* Textabschnitt *
Geschichte
Seine Gründung im August 1871 auf einem Anwaltstag in Bamberg geht auf Initiativen des Preußischen und des Bayerischen Anwaltvereins zurück.
Sitz des Deutschen Anwaltvereins war zunächst zehn Jahre lang Berlin, dann Leipzig und von 1932-1933/34 wiederum Berlin. 1977 zog er von Hamburg, wo er nach dem 2. Weltkrieg wiedergegründet wurde, nach Bonn, das er zugunsten des Regierungssitzes Berlin im Jahre 2000 verlassen hat, um dem Deutschen Bundestag und dem Bundesministerium der Justiz wie bisher auch räumlich nahe zu bleiben.
Schon der „alte“ DAV befasste sich mit der Justizgesetzgebung, vertrat die wirtschaftlichen Interessen der Anwaltschaft und veranstaltete repräsentative Anwaltstage. Dennoch war er – aus heutiger Sicht – eher Honoratiorenverein als Interessenverband. Obgleich er, vor allem in der Zeit der Weimarer Republik, mehr und mehr unmittelbar Einfluss auf die Reichsgesetzgebung zu nehmen versuchte, stand er vielen brennenden Problemen der Anwaltschaft oft hilflos gegenüber.
1933/34 – das gehört zu den dunklen Seiten unserer Geschichte – ließ sich der DAV gleichschalten. Nicht so schnell wie andere Vereinigungen, aber doch ohne große Widerstände. Schließlich wurden er und die örtlichen Anwaltvereine förmlich aufgelöst. Die Anwälte hatten sich in die Fachgruppe Rechtsanwälte des Bundes nationalsozialistischer deutscher Juristen einzugliedern.
Die heute als selbstverständlich erscheinende Wiedergründung des DAV nach dem 2. Weltkrieg war das Werk eines Mannes, des Hamburger Rechtsanwalts Dr. Emil von Sauer, der als Vorsitzender des Hamburgischen Anwaltvereins zunächst die in der Britischen Zone neu oder wiedererstandenen örtlichen Anwaltvereine zu einem „Deutschen Anwaltverein Nord-West“ zusammenfasste. Im Gegensatz zum alten DAV, der die Einzelmitgliedschaft kannte, wurde der neue ein „Vereinsverein“, seine Mitglieder waren und sind die heute 253 örtlichen Anwaltvereine.
Der erste Anwaltstag nach dem 2. Weltkrieg fand 1949 in Coburg statt und brachte den Durchbruch nach Süddeutschland. Aber noch bis in die fünfziger Jahre hinein war es eine wichtige Aufgabe, im Süden und Südwesten der Bundesrepublik örtliche Anwaltvereine zu gründen und sie zu bewegen, sich dem DAV anzuschließen. Heute gehören dem DAV (über die Mitgliedsvereine) mehr als 60.000 Rechtsanwältinnen und Rechtsanwälte an.

* Einträge *
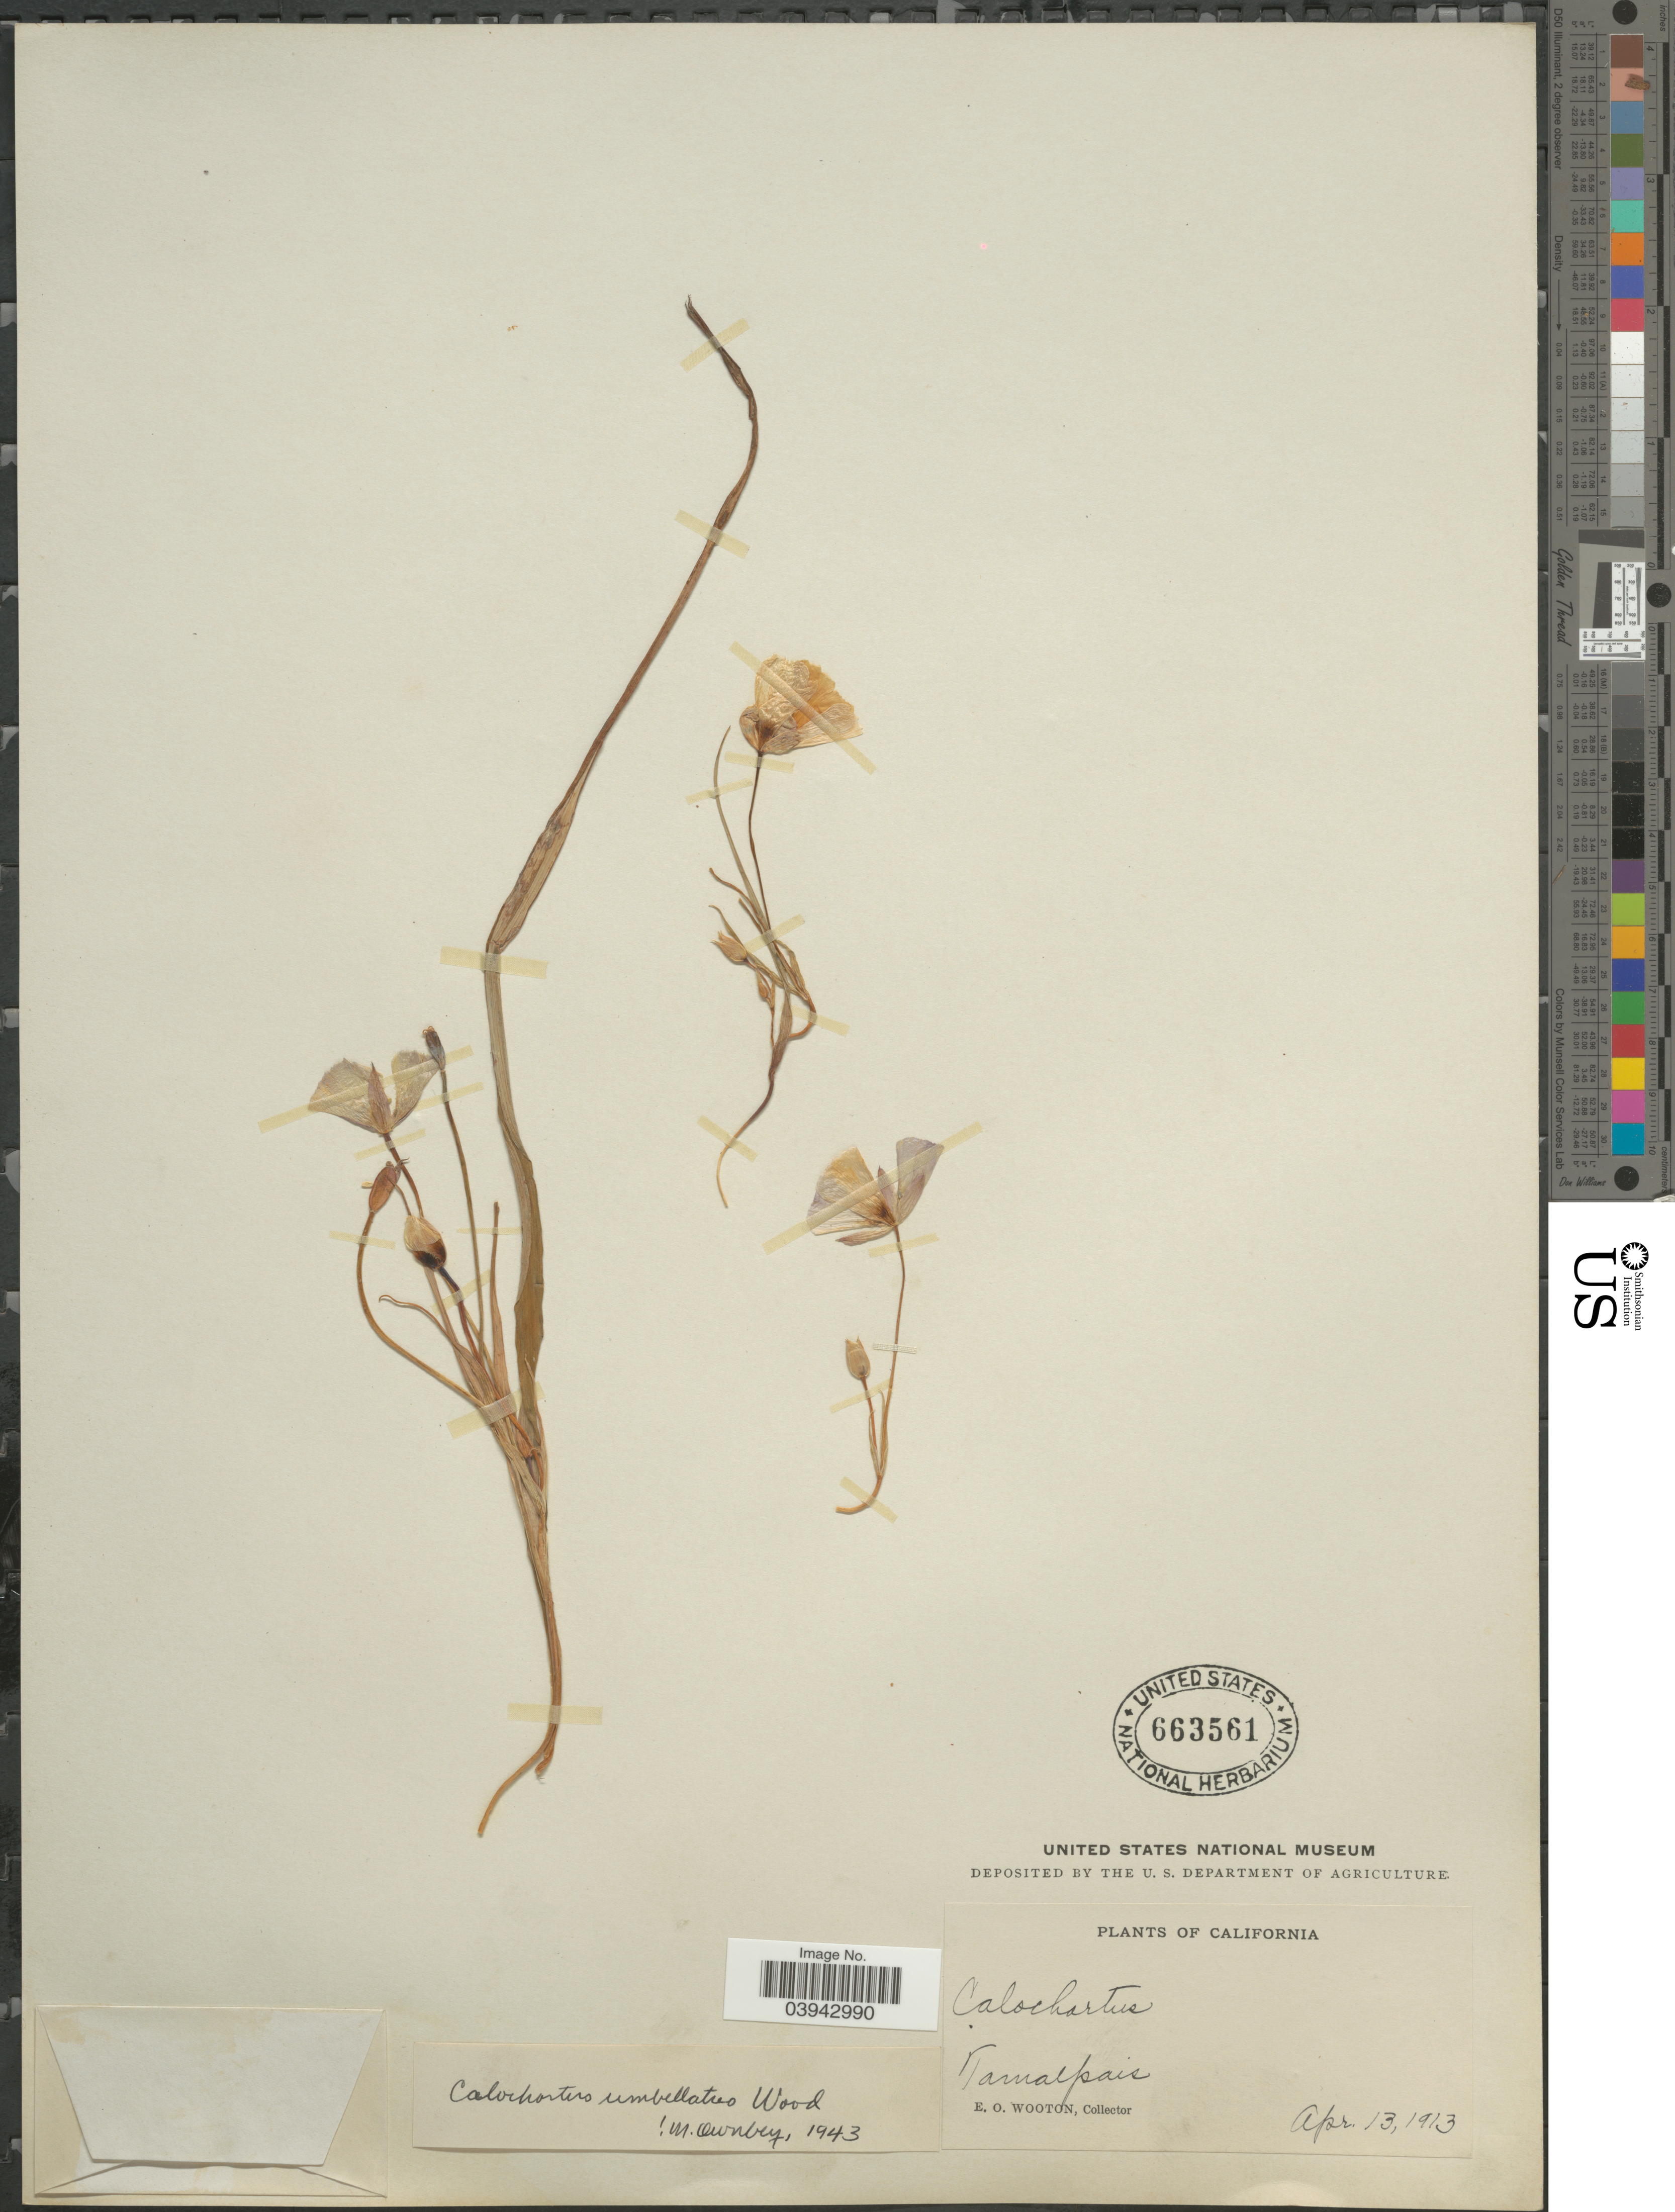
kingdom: Plantae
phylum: Tracheophyta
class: Liliopsida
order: Liliales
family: Liliaceae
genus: Calochortus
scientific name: Calochortus umbellatus A. Nelson, nom. illeg.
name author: A. Nelson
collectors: E. O. Wooton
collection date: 1913-04-13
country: United States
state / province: California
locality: Tamalpais.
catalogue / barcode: US 663561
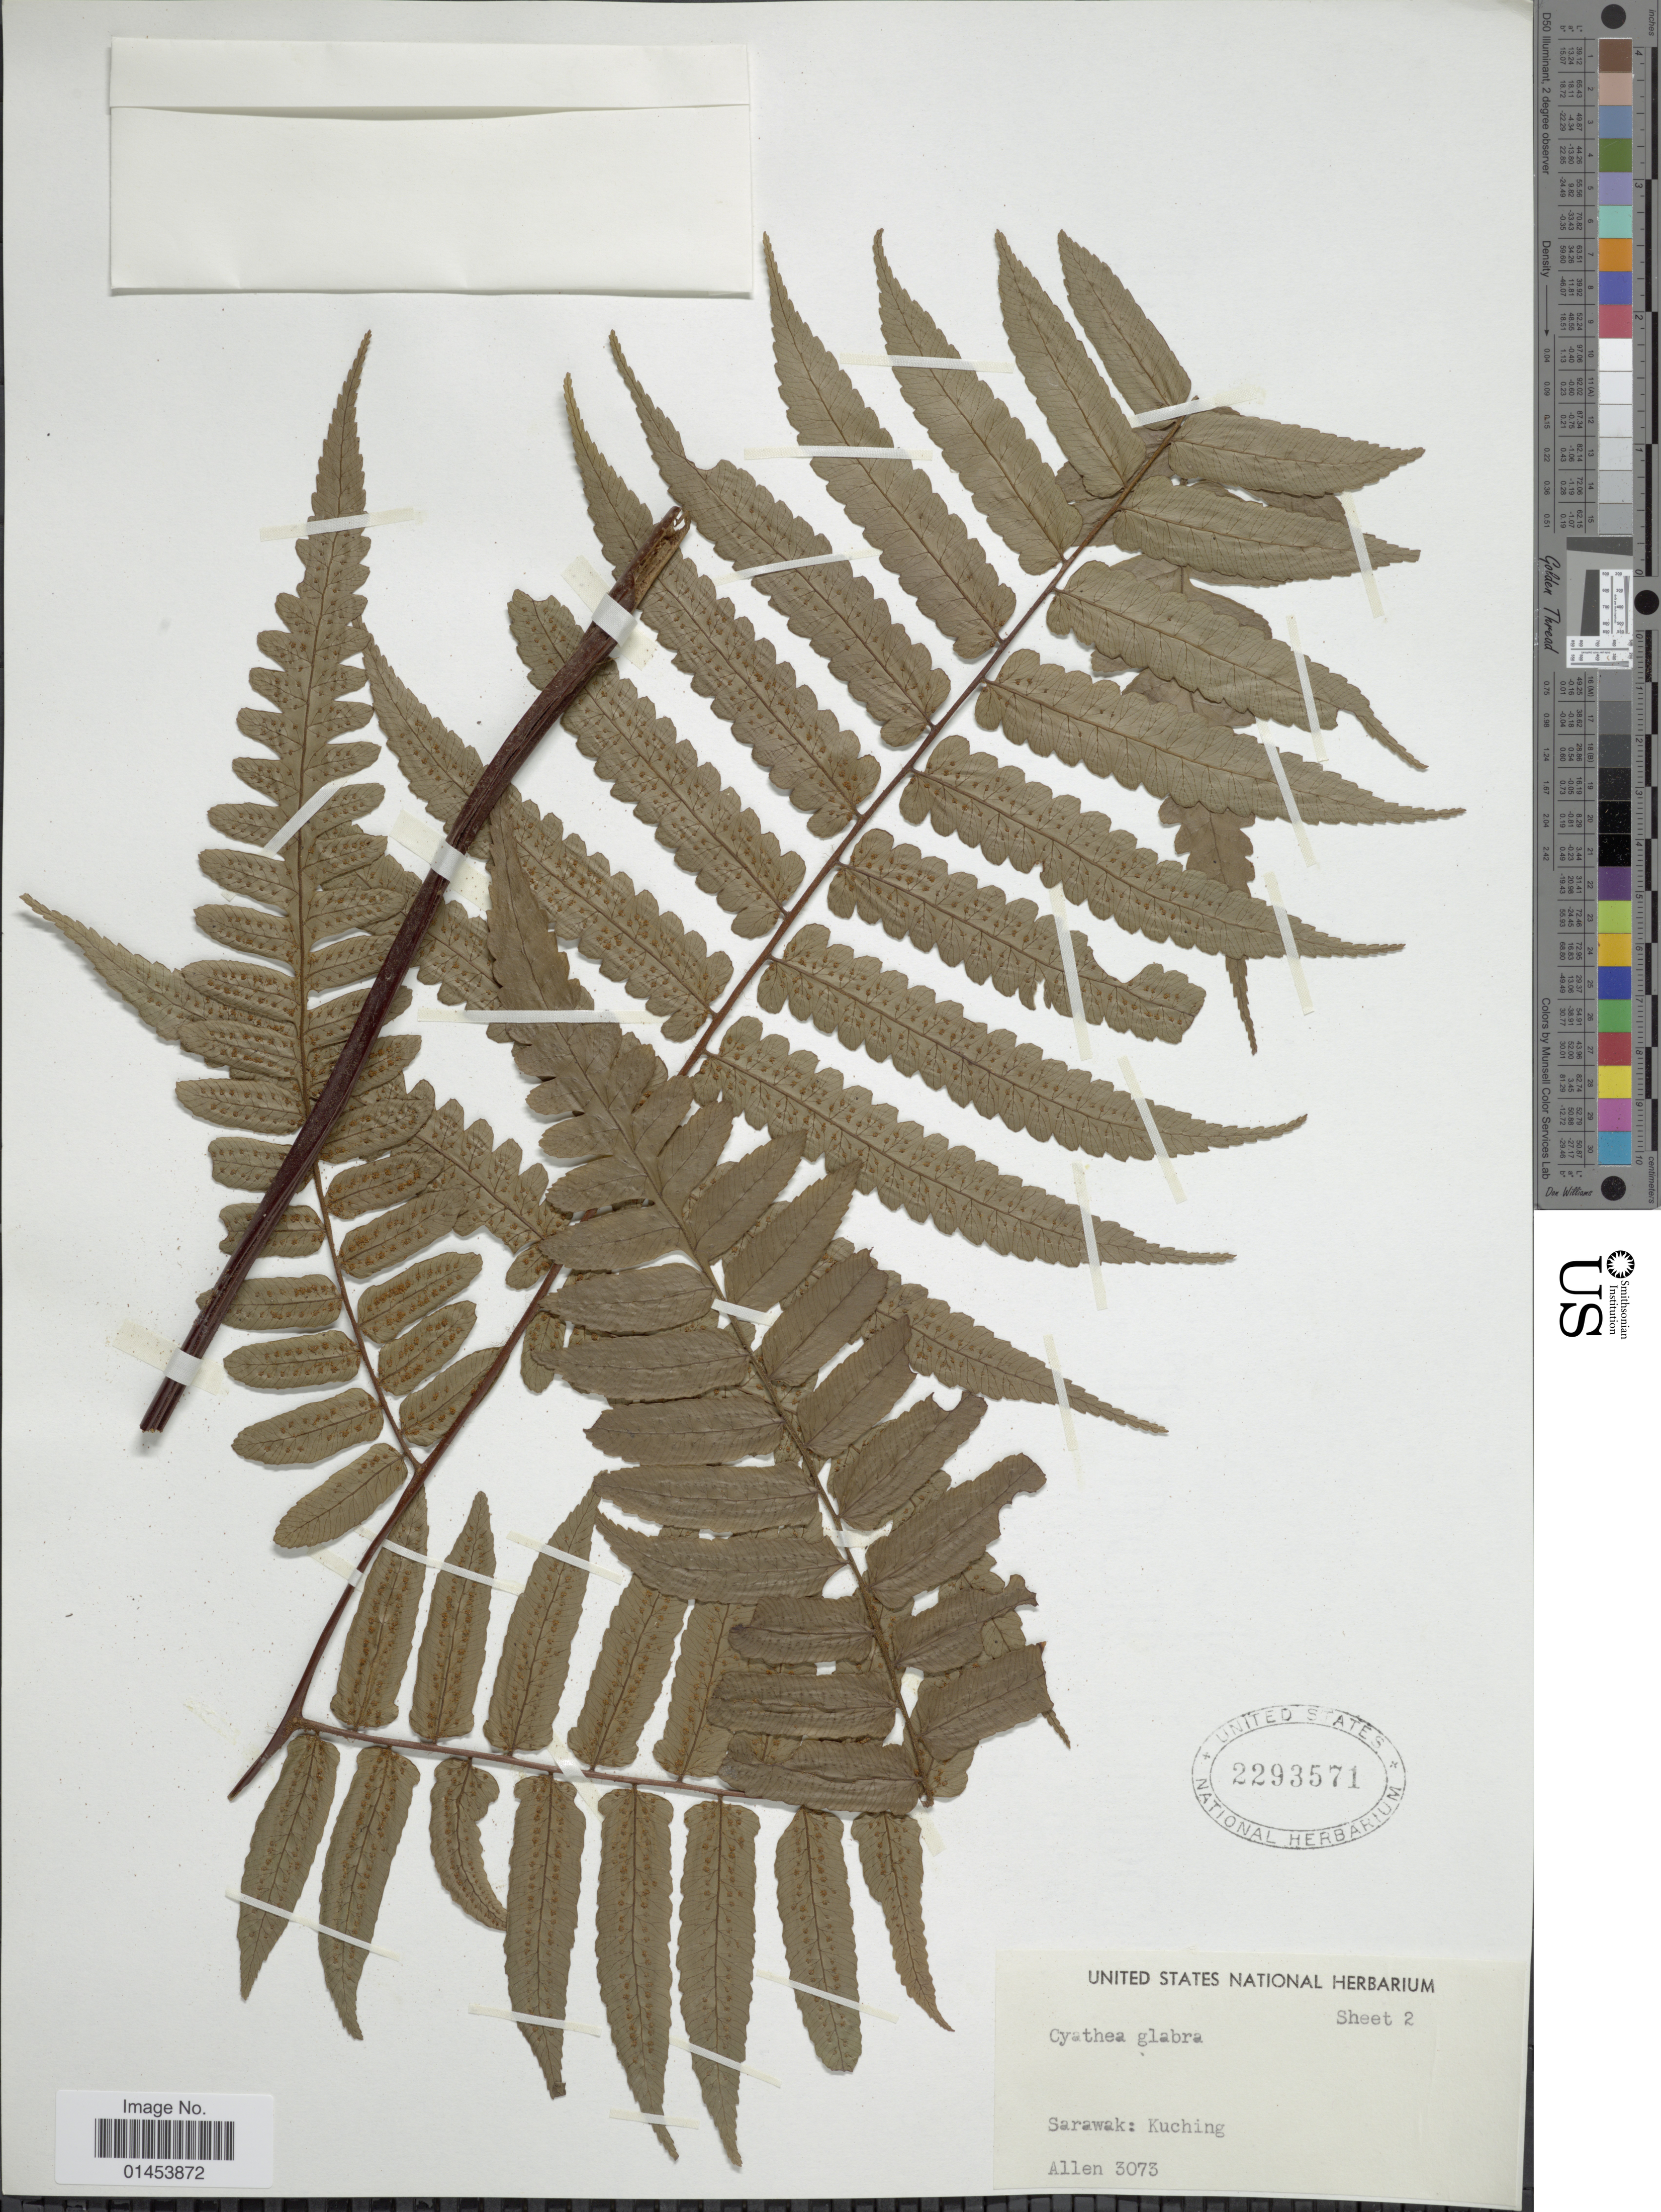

* Ziel der Übung *
Schreibe den Text zur Geschichte des Deutschen Anwaltvereins von „Sitz des Deutschen“ bis „nahe zu bleiben.“ ab und ändere dabei „Bonn“ in „Köln“.

* Richtige Antwort *
Sitz des Deutschen Anwaltvereins war zunächst zehn Jahre lang Berlin, dann Leipzig und von 1932-1933/34 wiederum Berlin. 1977 zog er von Hamburg, wo er nach dem 2. Weltkrieg wiedergegründet wurde, nach Köln, das er zugunsten des Regierungssitzes Berlin im Jahre 2000 verlassen hat, um dem Deutschen Bundestag und dem Bundesministerium der Justiz wie bisher auch räumlich nahe zu bleiben.